### Consigne A
Recopiez à l'identique toutes les lignes des données sources plus bas, sans y inclure les images.

============

Ajout du 01/06/2016 :

Les grèves bloquent la France, conséquences de la loi travail

Sur divers médias, le Président de la République Monsieur François Hollande surenchérit sur les propos du 1er ministre Monsieur Manuel Valls, pour dénoncer « un blocage qui est fondé simplement par une stratégie portée par une minorité » et fait porter la responsabilité des perturbations sur la CGT. Il dénonce une impossibilité de réformer et une atteinte à la démocratie.

Si la CFTC n’a jamais appelé à la grève et que tout un chacun peut compatir avec toutes les victimes indirectes des conséquences du mouvement social, les simplifications abusives, tant du couple exécutif, que les dérapages verbaux de Monsieur Pierre Gattaz, ne peuvent rester sans réponse.

Un monde politique et des représentants patronaux aux propos et agissements déplacés...

De quelle minorité parle-t-on ?

Des syndicats qui ne représentent que 10 % des salariés (pourcentage de salariés adhérents à une organisation syndicale) ?
Ce taux de syndicalisation apparaît faible en regard des 80 % de salariés syndiqués en Allemagne par exemple. Cependant, rapporter des chiffres revient à taire une différence majeure de mentalité entre nos deux pays sur cette question.
En Allemagne, être syndiqué est la seule façon de bénéficier des avantages des accords (à contrario de la France où tous en bénéficient). En Allemagne, l’appartenance syndicale est chose normale et non pas un aller direct vers Pôle Emploi ou les Prud’hommes pour faire condamner les discriminations subies.

Un rapport aux chiffres volontairement déformé :
Que dire des 88 000 adhérents au Parti Socialiste, soit moitié moins que le nombre d’adhérents à la seule CFTC, pourtant un petit syndicat
Quant à la ligne défendue par Monsieur Manuel Valls et appliquée par le gouvernement, elle ne représentait que 5 % des votes lors des primaires du Parti Socialiste en 2012… Sans compter qu’elle n’a jamais été annoncée par Monsieur Hollande quant il était candidat dans son programme.

Qui donc est minoritaire et fait usage de la force ?

Pour rappel,

  • 72% des français sont opposés à la loi travail en son état actuel, la moitié ou les 2/3 d’entre eux soutiennent le mouvement social, selon les sondages.
  • La côte de popularité de Messieurs Hollande et Valls est inférieure à 15% d’opinions favorables.
  • La pétition en ligne contre la loi travail a recueilli plus de 1,3 millions de signatures.
  • Le gouvernement n’a même pas pu s’appuyer sur sa majorité à l’Assemblée Nationale pour faire approuver le texte et a coupé court à tout débat en faisant usage de l’article 49.3 de la constitution.

... et inconséquents, qui attisent et amplifient les tensions et les blocages

Si le projet de loi originel a fait l’objet de discussions avec les organisations syndicales pour le faire amender, aucune position commune n’a pu être trouvée. Le fameux article 2 (voir notre article précédent) reste la pierre d’achoppement entre les parties.

============

### Consigne B
Poursuivez l'article sur les grèves contre la loi travail à partir de sa dernière phrase.

Données sources
============

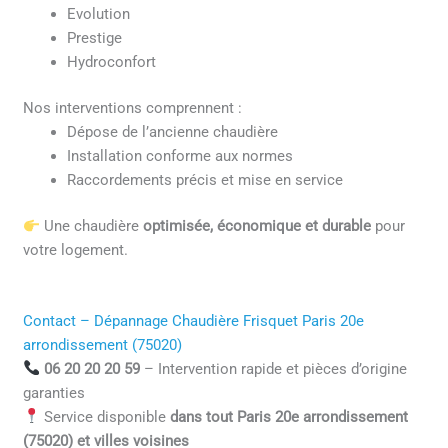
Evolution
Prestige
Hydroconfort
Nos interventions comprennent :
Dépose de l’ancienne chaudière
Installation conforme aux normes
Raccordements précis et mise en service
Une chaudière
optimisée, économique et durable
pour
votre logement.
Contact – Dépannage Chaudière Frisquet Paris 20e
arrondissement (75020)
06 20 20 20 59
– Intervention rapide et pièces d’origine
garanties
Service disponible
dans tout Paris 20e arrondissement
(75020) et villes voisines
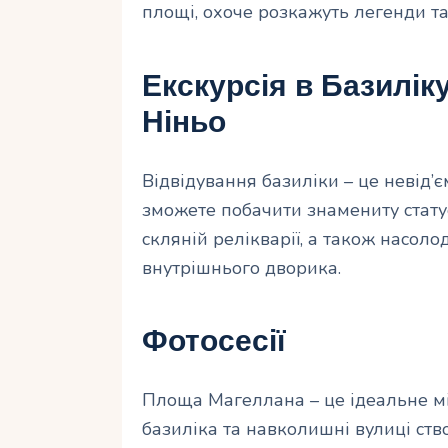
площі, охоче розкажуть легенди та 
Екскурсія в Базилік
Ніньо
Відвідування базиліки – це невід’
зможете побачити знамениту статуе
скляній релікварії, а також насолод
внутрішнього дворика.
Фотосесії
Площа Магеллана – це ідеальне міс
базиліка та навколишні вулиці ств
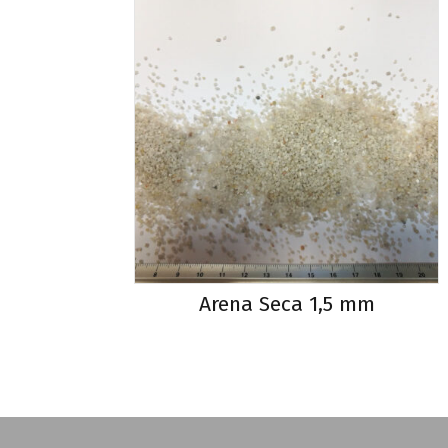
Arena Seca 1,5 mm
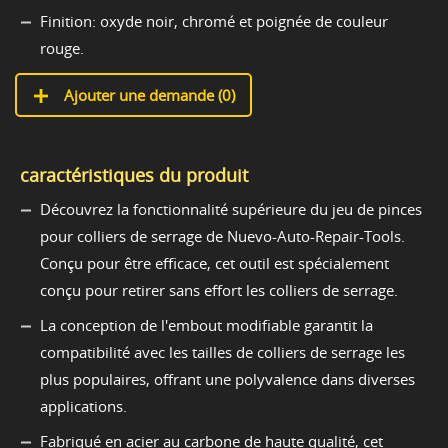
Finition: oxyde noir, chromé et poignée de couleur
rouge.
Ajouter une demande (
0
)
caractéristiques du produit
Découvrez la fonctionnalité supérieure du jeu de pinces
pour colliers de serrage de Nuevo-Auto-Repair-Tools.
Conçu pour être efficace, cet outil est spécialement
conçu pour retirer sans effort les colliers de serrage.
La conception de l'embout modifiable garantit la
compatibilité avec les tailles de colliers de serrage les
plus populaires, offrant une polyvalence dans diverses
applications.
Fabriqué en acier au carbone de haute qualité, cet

============

### Votre réponse A
Evolution
Prestige
Hydroconfort
Nos interventions comprennent :
Dépose de l’ancienne chaudière
Installation conforme aux normes
Raccordements précis et mise en service
Une chaudière
optimisée, économique et durable
pour
votre logement.
Contact – Dépannage Chaudière Frisquet Paris 20e
arrondissement (75020)
06 20 20 20 59
– Intervention rapide et pièces d’origine
garanties
Service disponible
dans tout Paris 20e arrondissement
(75020) et villes voisines
площі, охоче розкажуть легенди та 
Екскурсія в Базилік
Ніньо
Відвідування базиліки – це невід’
зможете побачити знамениту статуе
скляній релікварії, а також насолод
внутрішнього дворика.
Фотосесії
Площа Магеллана – це ідеальне міс
базиліка та навколишні вулиці ств
Arena Seca 1,5 mm
Finition: oxyde noir, chromé et poignée de couleur
rouge.
Ajouter une demande (
0
)
caractéristiques du produit
Découvrez la fonctionnalité supérieure du jeu de pinces
pour colliers de serrage de Nuevo-Auto-Repair-Tools.
Conçu pour être efficace, cet outil est spécialement
conçu pour retirer sans effort les colliers de serrage.
La conception de l'embout modifiable garantit la
compatibilité avec les tailles de colliers de serrage les
plus populaires, offrant une polyvalence dans diverses
applications.
Fabriqué en acier au carbone de haute qualité, cet

### Votre réponse B
La CGT a choisi de descendre dans la rue pour faire valoir ses positions au travers de manifestations pacifiques (là encore, nous condamnons les actes de violences commis par des personnes extérieures au mouvement), sans bloquer le pays.

Pour quels effets ? Une position dure, limite diktatique du gouvernement, qui oblige l’organisation syndicale à durcir son mouvement jusqu’à la situation dans laquelle nous nous trouvons.

La minorité de blocage du pays semble bien celle de l’exécutif français, dogmatique et jusqu’au-boutiste…

Quant à Monsieur Gattaz qui n’hésite pas à traiter la CGT de terroristes, nous lui demandons de faire amende honorable et d’arrêter de jeter de l’huile sur le feu, en particulier dans le contexte douloureux que traverse notre pays.


Version initiale du 27/05/2016 :

Lors de son discours à l’assemblée nationale du 11 mai 2016, le premier ministre M. Manuel Valls a évoqué les 469 amendements qui seront pris en compte dans la rédaction définitive de la loi travail.

Quelques améliorations, issues des amendements parlementaires ...

L’analyse à chaud de ces amendements indique quelques avancées :

  • Le périmètre retenu pour la définition de la cause économique d’une entreprise appartenant à un groupe sort du simple périmètre national.
  • Concernant les accords de développement de l’emploi, doux euphémisme indiquant que les salariés doivent faire des efforts sur les horaires et/ou les salaires, le motif de licenciement reste économique pour les salariés qui refuseraient ces modifications.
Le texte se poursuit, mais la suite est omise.